Le contrat de travail conclu entre un employeur marocain et un salarié étranger est-il un contrat à durée déterminée ou à durée indéterminée ? Les contrats de travail conclus avec des étrangers sont obligatoirement soumis à un visa de l’autorité gouvernementale chargée du travail en application de l’article 516 du code de travail. Ledit visa est toutefois généralement octroyé pour des durées allant d’un à deux ans, avec possibilité de prorogation, et ce même lorsque les parties ont entendu conclure un CDI.

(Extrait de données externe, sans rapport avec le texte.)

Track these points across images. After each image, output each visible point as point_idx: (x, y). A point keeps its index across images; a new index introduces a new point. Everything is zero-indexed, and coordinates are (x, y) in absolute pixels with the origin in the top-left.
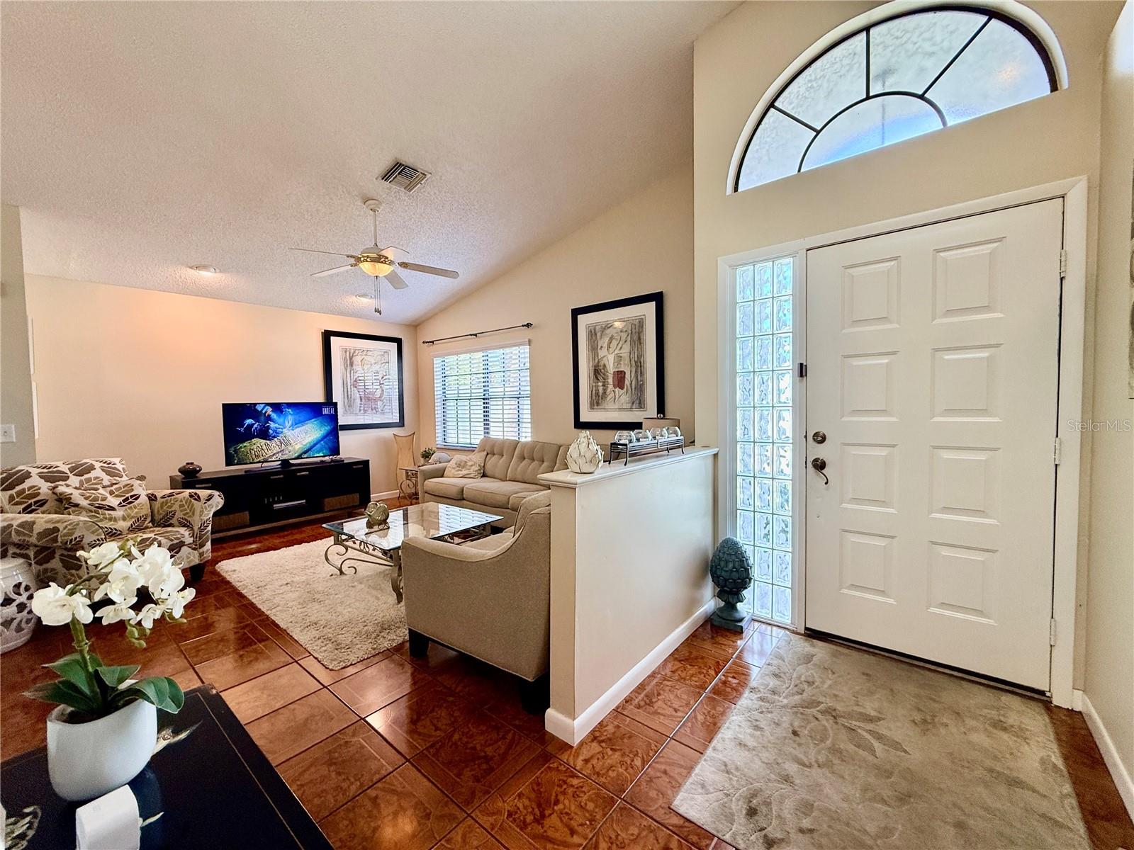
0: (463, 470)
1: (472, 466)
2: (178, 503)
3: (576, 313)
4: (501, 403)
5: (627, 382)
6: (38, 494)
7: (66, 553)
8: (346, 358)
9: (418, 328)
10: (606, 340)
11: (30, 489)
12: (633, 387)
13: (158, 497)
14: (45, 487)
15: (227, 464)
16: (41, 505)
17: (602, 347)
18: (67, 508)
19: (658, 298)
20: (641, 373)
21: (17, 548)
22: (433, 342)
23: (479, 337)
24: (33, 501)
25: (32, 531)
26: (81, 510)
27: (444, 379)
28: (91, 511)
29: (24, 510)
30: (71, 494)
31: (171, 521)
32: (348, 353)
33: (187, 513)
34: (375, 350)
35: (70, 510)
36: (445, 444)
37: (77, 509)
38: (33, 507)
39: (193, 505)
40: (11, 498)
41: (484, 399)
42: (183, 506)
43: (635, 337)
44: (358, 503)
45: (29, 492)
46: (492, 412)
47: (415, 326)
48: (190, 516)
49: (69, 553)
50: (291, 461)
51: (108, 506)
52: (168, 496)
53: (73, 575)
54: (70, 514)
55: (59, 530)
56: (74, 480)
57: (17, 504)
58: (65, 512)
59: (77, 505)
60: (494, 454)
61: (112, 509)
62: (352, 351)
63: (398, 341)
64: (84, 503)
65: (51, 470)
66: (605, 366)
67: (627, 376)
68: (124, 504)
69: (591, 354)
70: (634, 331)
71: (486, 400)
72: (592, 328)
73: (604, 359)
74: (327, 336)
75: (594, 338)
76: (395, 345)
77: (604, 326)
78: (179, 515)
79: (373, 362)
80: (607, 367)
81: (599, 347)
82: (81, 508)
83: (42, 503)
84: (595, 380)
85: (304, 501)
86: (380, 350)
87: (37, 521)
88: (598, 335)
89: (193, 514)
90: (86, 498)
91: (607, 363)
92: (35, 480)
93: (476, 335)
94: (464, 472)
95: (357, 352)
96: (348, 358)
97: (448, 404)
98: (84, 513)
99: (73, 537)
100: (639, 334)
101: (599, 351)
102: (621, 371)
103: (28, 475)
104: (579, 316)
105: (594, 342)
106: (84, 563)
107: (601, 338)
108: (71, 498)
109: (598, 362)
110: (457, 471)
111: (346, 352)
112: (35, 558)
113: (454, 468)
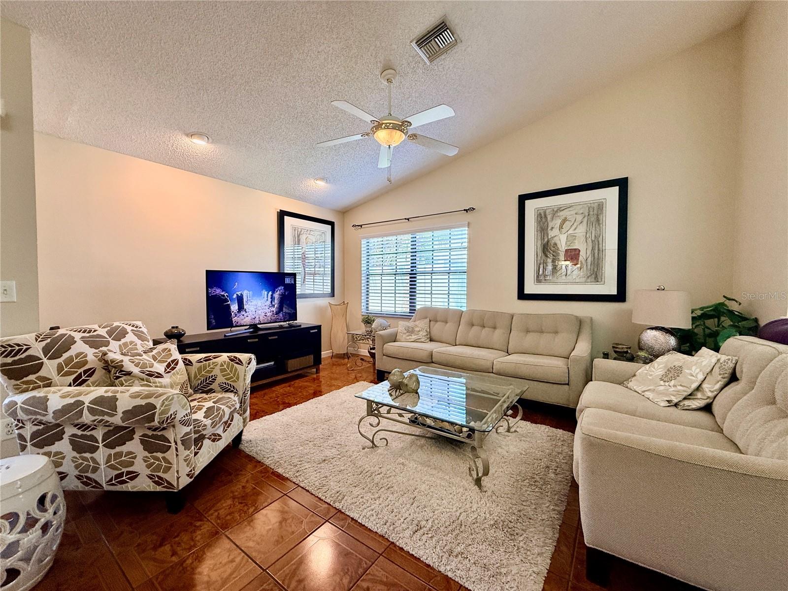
0: (413, 335)
1: (419, 331)
2: (218, 367)
3: (523, 199)
4: (430, 277)
5: (582, 258)
6: (86, 362)
7: (150, 433)
8: (295, 235)
9: (345, 214)
10: (558, 222)
11: (77, 356)
12: (589, 264)
13: (194, 362)
14: (91, 354)
15: (208, 329)
16: (90, 375)
17: (552, 228)
18: (118, 377)
19: (622, 184)
20: (599, 250)
21: (79, 429)
22: (361, 226)
23: (411, 221)
24: (81, 370)
25: (114, 409)
26: (134, 379)
27: (368, 257)
28: (143, 380)
29: (75, 380)
30: (122, 361)
31: (211, 387)
32: (296, 231)
33: (232, 378)
34: (316, 230)
35: (122, 379)
36: (367, 311)
37: (128, 377)
38: (83, 378)
39: (236, 370)
40: (60, 369)
41: (410, 274)
42: (225, 370)
43: (593, 219)
44: (313, 364)
45: (77, 360)
46: (418, 285)
47: (344, 212)
48: (234, 381)
49: (155, 433)
50: (259, 326)
51: (157, 373)
52: (206, 361)
53: (157, 459)
54: (122, 385)
55: (155, 408)
56: (114, 345)
57: (68, 374)
58: (117, 381)
59: (129, 374)
60: (436, 321)
61: (160, 376)
62: (300, 230)
63: (332, 224)
64: (136, 370)
65: (91, 334)
66: (555, 244)
67: (582, 254)
68: (168, 370)
69: (539, 234)
70: (591, 213)
71: (413, 276)
72: (542, 212)
73: (555, 238)
74: (282, 215)
75: (544, 220)
76: (330, 227)
77: (555, 209)
78: (220, 379)
79: (314, 240)
80: (559, 246)
81: (549, 228)
82: (135, 377)
83: (90, 372)
84: (544, 257)
85: (273, 363)
86: (319, 231)
87: (118, 395)
88: (549, 217)
89: (238, 378)
90: (137, 365)
91: (558, 242)
92: (80, 347)
93: (408, 219)
94: (414, 337)
95: (303, 231)
96: (296, 236)
97: (371, 278)
98: (136, 382)
99: (169, 414)
100: (597, 215)
101: (549, 231)
102: (575, 249)
103: (71, 341)
104: (526, 201)
105: (544, 223)
106: (173, 444)
107: (552, 219)
108: (122, 366)
109: (548, 241)
110: (408, 336)
111: (295, 230)
112: (103, 441)
113: (405, 334)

Il en résulte qu’en cas de rupture du contrat par l’employeur, la question se pose de savoir si ledit contrat est un CDD ou un CDI. En d’autres termes, le fait que le visa de l’autorité gouvernementale soit limité dans le temps a-t-il pour conséquence de qualifier de CDD tous les contrats conclus avec des étrangers ? Cette question présente un intérêt pratique majeur en cas de rupture du contrat de travail à l’initiative de l’employeur. Le calcul des indemnités de licenciement étant significativement différent selon qu’on se place dans le cadre d’un CDD ou d’un CDI. Tandis que le CDI donne droit à des indemnités de licenciement calculées notamment en fonction de l’ancienneté du salarié au sein de l’entreprise et permettant une compensation du dommage subi suite à cette rupture abusive, la rupture d’un CDD ne va donner droit qu’au paiement des salaires dus jusqu’à la fin initialement envisagée dudit CDD.
La réponse à cette question a, pendant longtemps, été affirmative par les tribunaux marocains qui qualifiaient de CDD les contrats conclus avec des étrangers. Cela a été confirmé à plusieurs reprises par la Cour de cassation (ex. Cass. 741 du 19/03/2015).

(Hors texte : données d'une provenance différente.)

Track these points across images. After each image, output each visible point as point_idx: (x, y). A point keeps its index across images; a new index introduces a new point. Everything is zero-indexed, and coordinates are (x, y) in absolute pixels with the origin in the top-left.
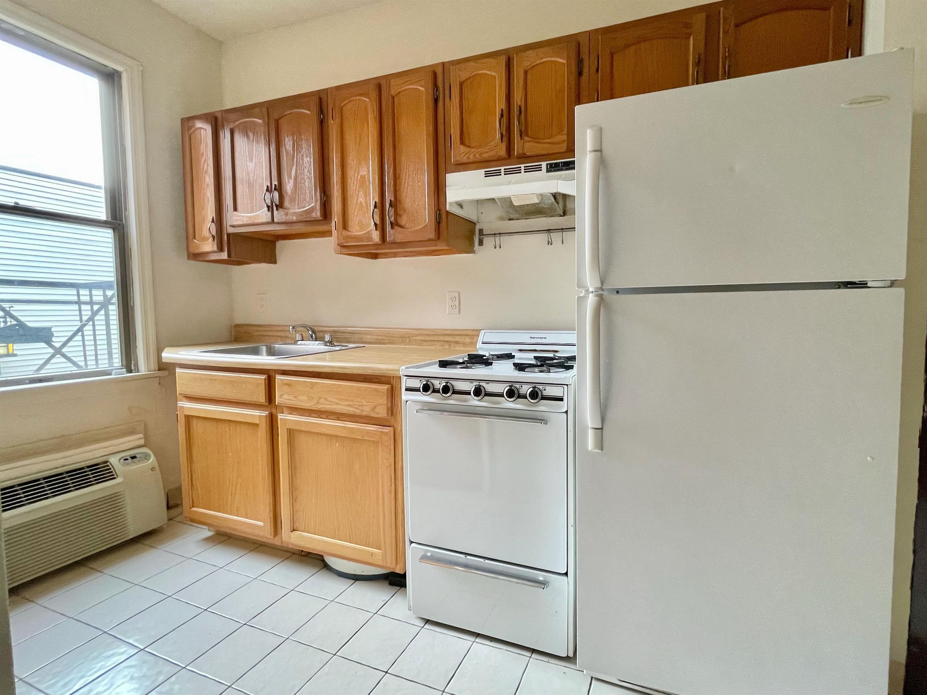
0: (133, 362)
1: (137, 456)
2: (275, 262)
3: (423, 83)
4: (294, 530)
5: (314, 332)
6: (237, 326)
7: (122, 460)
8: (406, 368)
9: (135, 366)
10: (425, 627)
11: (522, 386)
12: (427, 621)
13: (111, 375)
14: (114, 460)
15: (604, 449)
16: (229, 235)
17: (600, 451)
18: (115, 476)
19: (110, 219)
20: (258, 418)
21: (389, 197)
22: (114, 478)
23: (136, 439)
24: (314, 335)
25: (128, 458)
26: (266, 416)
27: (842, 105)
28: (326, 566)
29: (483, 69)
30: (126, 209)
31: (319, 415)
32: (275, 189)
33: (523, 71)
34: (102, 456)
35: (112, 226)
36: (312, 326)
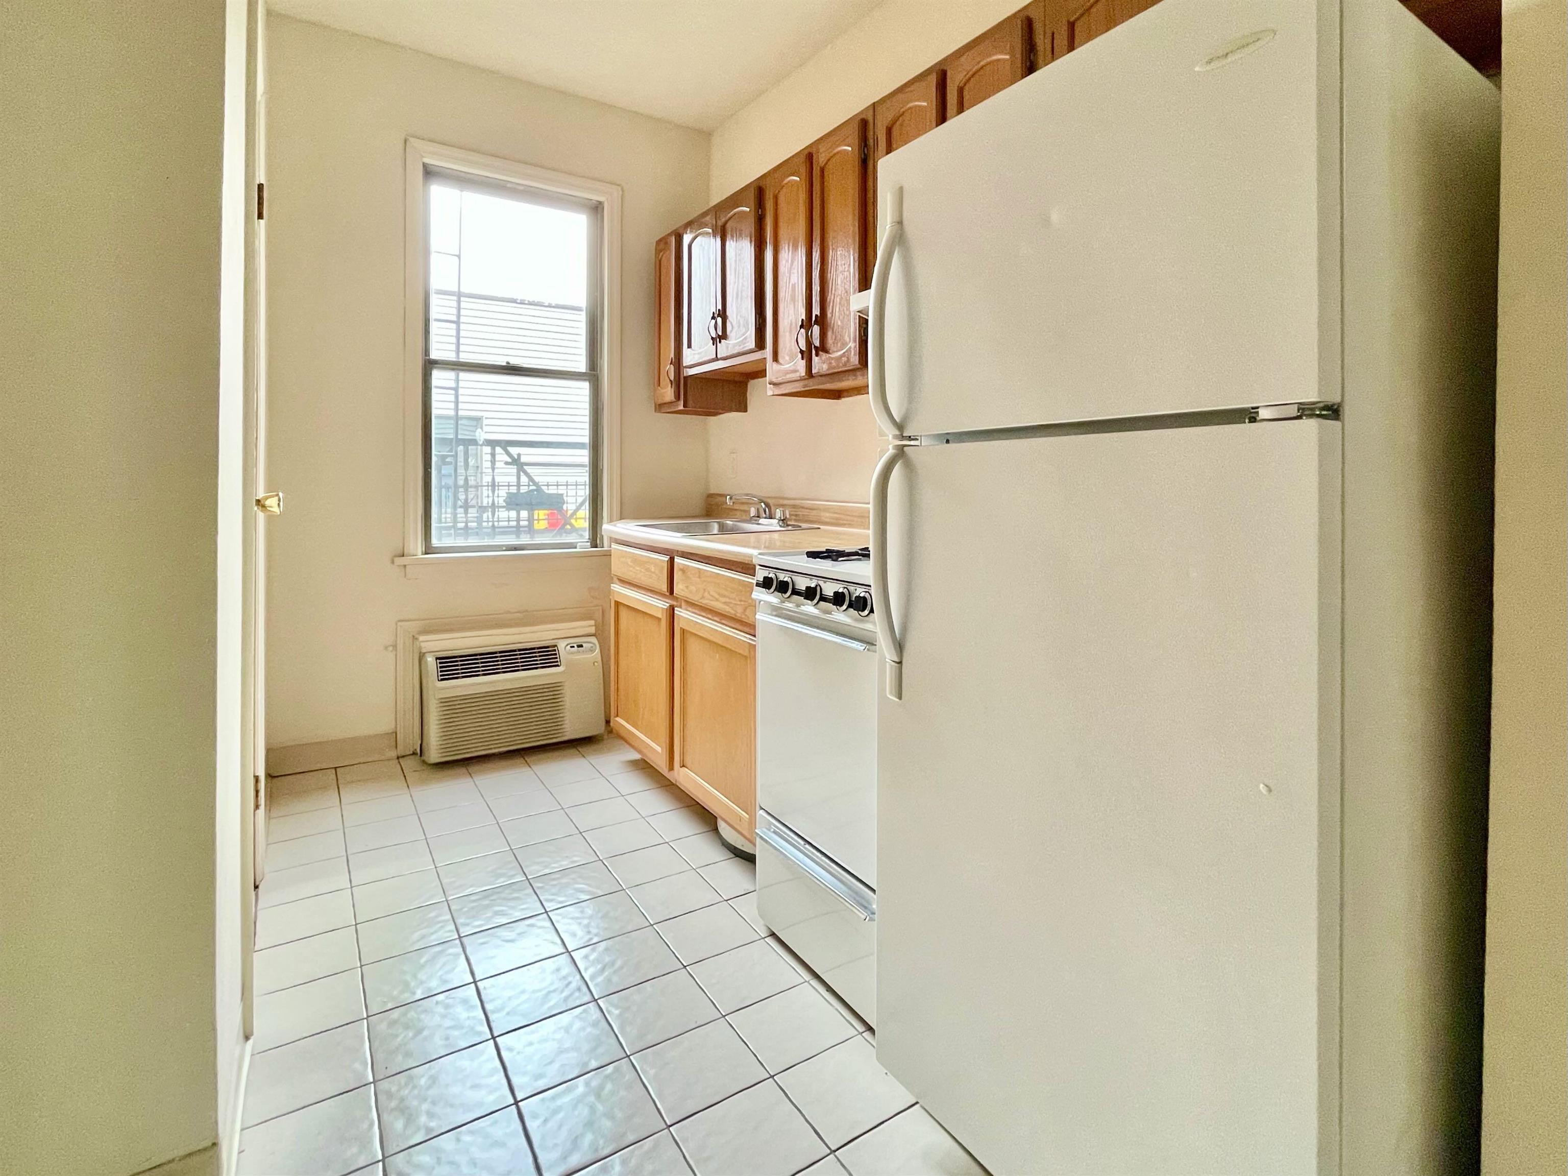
0: (599, 536)
1: (584, 645)
2: (746, 411)
3: (849, 140)
4: (683, 766)
5: (767, 505)
6: (711, 496)
7: (569, 646)
8: (760, 554)
9: (600, 540)
10: (766, 939)
11: (856, 590)
12: (773, 935)
13: (576, 548)
14: (562, 645)
15: (903, 698)
16: (686, 378)
17: (898, 700)
18: (559, 663)
19: (588, 371)
20: (661, 611)
21: (816, 311)
22: (558, 666)
23: (587, 626)
24: (767, 510)
25: (575, 645)
26: (667, 609)
27: (1197, 69)
28: (716, 830)
29: (911, 101)
30: (601, 358)
31: (721, 619)
32: (719, 315)
33: (956, 88)
34: (553, 639)
35: (587, 378)
36: (764, 497)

Or, cette jurisprudence se heurtait à plusieurs principes essentiels qui la rendait critiquable à plus d’un égard :
i. le code de travail marocain énumère de manière limitative dans ses articles 16 et 17 les cas dans lesquels un CDD peut être conclu. Ces dispositions ont précisément pour objectif de protéger les salariés en leur garantissant une continuité de l’emploi et en leur offrant la sécurité nécessaire en cas de rupture abusive de leur contrat de travail, leur permettant ainsi de bénéficier d’une indemnisation qui prend en considération leur ancienneté au sein de l’entreprise. Dans le même esprit, les tribunaux considèrent par ailleurs que les contrats conclus pour une durée déterminée mais qui ont fait l’objet de plusieurs prorogations successives sont requalifiés en CDI ;
ii. le législateur marocain érige en principe constitutionnel l’égalité des chances et interdit toute forme de discrimination. Ce principe se retrouve dans les conventions internationales relatives au travail ratifiées par le Royaume du Maroc et est repris à l’article 9 du code de travail marocain. Ainsi, et à défaut d’exception expresse prévue par les articles 16 et 17 du code de travail marocain concernant les travailleurs étrangers, ceux-ci leur sont applicables ;
iii. les dispositions de l’article 516 du code de travail marocain énonce l’obligation d’obtenir une autorisation administrative et ne remet nullement en question la nature même du contrat liant les parties.
La jurisprudence récente de la Cour de cassation a revu sa position sur le sujet et considère désormais et depuis quelque temps que le visa de l’autorité gouvernementale chargée de l’emploi ne peut avoir pour conséquence de requalifier un CDI en CDD (Cass. 1/1336 du 20/10/2020 ; Cass. 623/2 du 22/05/2019 ; Cass. 697 du 24/07/2018, etc.). Ce revirement marque une avancée significative dans la protection des salariés étrangers employés au Maroc et semble plus conforme aux dispositions légales en vigueur.